Emas Terkoreksi Akibat Penguatan Dolar AS

Harga emas spot mengalami koreksi setelah sempat mencapai puncak tertinggi di level 3.500 dollar AS per ounce. Penurunan sebesar 2,7 persen, menjadi 3.234,8 dollar AS per ounce, dipicu oleh penguatan dollar AS dan pergeseran minat investor ke aset-aset berisiko. Sentimen risk-on mendorong investor untuk melepas aset safe-haven seperti emas, yang sebelumnya menjadi pilihan lindung nilai (hedging) di tengah ketidakpastian ekonomi.

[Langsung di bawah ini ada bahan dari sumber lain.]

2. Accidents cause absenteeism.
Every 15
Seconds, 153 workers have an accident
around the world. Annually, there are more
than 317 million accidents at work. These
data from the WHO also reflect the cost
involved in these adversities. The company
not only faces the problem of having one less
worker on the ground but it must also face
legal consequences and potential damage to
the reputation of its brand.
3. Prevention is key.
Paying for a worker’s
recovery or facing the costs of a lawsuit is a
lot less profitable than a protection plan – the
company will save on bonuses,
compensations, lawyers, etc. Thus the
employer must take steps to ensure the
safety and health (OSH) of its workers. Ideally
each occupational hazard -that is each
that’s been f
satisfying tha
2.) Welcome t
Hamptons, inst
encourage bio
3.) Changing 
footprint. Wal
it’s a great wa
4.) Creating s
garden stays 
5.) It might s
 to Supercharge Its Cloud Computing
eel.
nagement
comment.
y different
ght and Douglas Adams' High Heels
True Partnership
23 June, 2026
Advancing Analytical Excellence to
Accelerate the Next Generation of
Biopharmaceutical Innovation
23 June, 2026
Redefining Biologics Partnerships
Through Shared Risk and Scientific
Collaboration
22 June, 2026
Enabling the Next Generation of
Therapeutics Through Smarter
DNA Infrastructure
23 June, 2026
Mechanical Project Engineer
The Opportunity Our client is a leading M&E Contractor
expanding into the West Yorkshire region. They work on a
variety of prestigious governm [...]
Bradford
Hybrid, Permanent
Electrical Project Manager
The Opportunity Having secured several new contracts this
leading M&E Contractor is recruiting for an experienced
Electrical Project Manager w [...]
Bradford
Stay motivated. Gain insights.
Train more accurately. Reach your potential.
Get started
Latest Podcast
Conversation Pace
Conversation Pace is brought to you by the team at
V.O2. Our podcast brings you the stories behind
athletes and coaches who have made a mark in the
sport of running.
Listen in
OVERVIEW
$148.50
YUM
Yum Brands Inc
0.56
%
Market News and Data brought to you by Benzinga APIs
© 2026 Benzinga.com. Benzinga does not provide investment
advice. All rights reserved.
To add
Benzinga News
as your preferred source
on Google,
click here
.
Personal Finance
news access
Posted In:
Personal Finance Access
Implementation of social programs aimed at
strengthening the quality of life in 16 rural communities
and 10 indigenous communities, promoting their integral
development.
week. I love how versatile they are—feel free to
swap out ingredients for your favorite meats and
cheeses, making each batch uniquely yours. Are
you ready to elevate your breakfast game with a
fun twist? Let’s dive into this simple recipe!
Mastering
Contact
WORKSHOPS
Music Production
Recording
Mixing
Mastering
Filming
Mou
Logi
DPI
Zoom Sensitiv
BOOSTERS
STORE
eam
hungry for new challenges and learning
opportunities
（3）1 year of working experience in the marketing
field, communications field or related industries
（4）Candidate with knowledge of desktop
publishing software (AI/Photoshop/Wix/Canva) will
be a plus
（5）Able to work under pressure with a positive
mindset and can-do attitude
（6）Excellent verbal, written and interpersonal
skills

Harga Minyak Mentah Menguat

Berbeda dengan emas, harga minyak mentah justru mengalami kenaikan, mencapai level tertinggi dalam dua pekan terakhir. Harga minyak mentah Brent naik 1,05 dollar AS atau 1,6 persen menjadi 64,96 dollar AS per barel. Sementara itu, minyak mentah West Texas Intermediate (WTI) terapresiasi 93 sen atau 1,5 persen, mencapai level 61,95 dollar AS. Kenaikan ini membawa kedua harga acuan tersebut ke penutupan tertinggi sejak 28 April.

Penguatan Dolar AS dan Dampaknya

Indeks dollar AS (DXY) mengalami penguatan sebesar 1,17 persen, menjauh dari posisi terendah dalam tiga tahun terakhir. Penguatan ini berdampak pada pelemahan mata uang lainnya. Yen Jepang melemah 2,1 persen menjadi 148,39 per dollar AS, sementara Franc Swiss turun 1,8 persen terhadap dollar AS. Kondisi ini dapat memberikan keuntungan bagi eksportir dan bank sentral negara-negara yang mata uangnya melemah.

Imbal Hasil Obligasi Pemerintah AS Naik

Imbal hasil (yield) obligasi pemerintah AS tenor 10 tahun mengalami kenaikan hampir 10 basis poin (bps) karena harga obligasi turun, mengikuti sentimen risk-on. Tren serupa juga terjadi pada obligasi Jerman dan Inggris, yang menunjukkan adanya pergeseran preferensi investor secara global.